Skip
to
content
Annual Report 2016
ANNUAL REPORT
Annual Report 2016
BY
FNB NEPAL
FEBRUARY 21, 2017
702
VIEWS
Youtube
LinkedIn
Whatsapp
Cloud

===

■ **Exercise goal**:
Reproduce every line of the records above verbatim, keeping the original order and line breaks.

■ **Solved exercise**:
Skip
to
content
Annual Report 2016
ANNUAL REPORT
Annual Report 2016
BY
FNB NEPAL
FEBRUARY 21, 2017
702
VIEWS
Youtube
LinkedIn
Whatsapp
Cloud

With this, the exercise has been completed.